When most people think of reality shows, they think of drunken fist fights, profanity laced tirades and sexual escapades.
But it’s a pretty safe bet that BYUtv’s new reality show — chronicling the gospel-filled adventures of eight real-life Mormon missionaries — won’t follow that formula.
New show to follow missionaries
“The District” will premier on BYUtv this Sunday at 6:30 p.m. Mountain time.
"The District" premiered on BYUtv Sunday at 6:30 p.m. and is, according to its creators, the first reality series to follow missionaries for The Church of Jesus Christ of Latter-day Saints.
"This is the first time the church has really allowed this level of access to the process of being a missionary," said Scott Swofford, director and producer of the series and director of content for BYU Broadcasting. He called it a realistic look at what LDS missionaries are and what they do all day.
The eight-week-long series follows six male missionaries and two female missionaries from across the country — including the Wasatch Front — as they work to spread their faith in San Diego, Calif.
Typically, young men go on two-year-long missions and young women’s missions last for a year-and-a-half. It’s a time when young Mormon men and women leave behind family and friends to throw themselves wholeheartedly into the work of proselytizing.
The series comes at a time of great interest in Mormons across the nation, with an LDS presidential candidate and "The Book of Mormon" musical thrilling audiences. But Swofford said the series wasn’t produced for those reasons.
The LDS Church’s missionary department actually began filming about three years ago aiming to use the footage for missionary training purposes, said Swofford, who was the department’s director of media at the time. Those behind the filming, however, soon realized they had compelling stories that a wider audience might appreciate.
Some of the footage did go into training videos of the same name — a district is a term for a group of six or eight missionaries in the field. But other footage, including that of the missionaries’ back stories and daily lives, went toward the TV show.

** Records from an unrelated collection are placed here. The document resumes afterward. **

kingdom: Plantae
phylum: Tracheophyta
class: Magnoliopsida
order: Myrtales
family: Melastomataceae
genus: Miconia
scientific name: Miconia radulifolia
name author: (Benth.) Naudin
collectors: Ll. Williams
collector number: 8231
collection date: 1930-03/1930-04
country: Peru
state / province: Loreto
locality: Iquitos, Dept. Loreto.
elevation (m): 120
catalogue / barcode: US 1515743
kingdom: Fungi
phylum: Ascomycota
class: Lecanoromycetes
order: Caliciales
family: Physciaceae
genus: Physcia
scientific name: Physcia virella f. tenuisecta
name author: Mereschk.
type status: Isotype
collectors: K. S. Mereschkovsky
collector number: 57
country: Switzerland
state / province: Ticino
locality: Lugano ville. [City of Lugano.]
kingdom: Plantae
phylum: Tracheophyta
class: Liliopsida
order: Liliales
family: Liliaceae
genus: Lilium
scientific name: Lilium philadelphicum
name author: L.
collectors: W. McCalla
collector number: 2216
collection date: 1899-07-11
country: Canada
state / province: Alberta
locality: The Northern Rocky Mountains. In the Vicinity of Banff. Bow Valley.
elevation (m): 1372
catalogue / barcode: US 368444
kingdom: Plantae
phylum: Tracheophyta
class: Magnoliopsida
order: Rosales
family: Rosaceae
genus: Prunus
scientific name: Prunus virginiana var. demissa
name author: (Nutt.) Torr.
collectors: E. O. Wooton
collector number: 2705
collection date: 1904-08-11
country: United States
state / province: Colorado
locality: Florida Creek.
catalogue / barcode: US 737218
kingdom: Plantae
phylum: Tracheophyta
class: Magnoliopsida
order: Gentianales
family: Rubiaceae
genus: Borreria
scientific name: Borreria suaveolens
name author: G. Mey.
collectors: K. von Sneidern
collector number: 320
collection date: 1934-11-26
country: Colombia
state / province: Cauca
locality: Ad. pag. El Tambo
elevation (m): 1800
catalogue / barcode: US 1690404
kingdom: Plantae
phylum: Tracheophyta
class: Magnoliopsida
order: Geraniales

Swofford said film crews followed the missionaries six days a week for three months, ending up with about 800 hours of footage to edit. He said the series captures the highs and lows of mission life, documenting successes and disappointments. And he said the series doesn’t shy away from controversial topics, including tattoos, alcohol and chastity — all things that came up as the missionaries explained their beliefs.
Swofford said he doesn’t necessarily expect a hit, but he believes Mormons and non-Mormons may find themselves intrigued.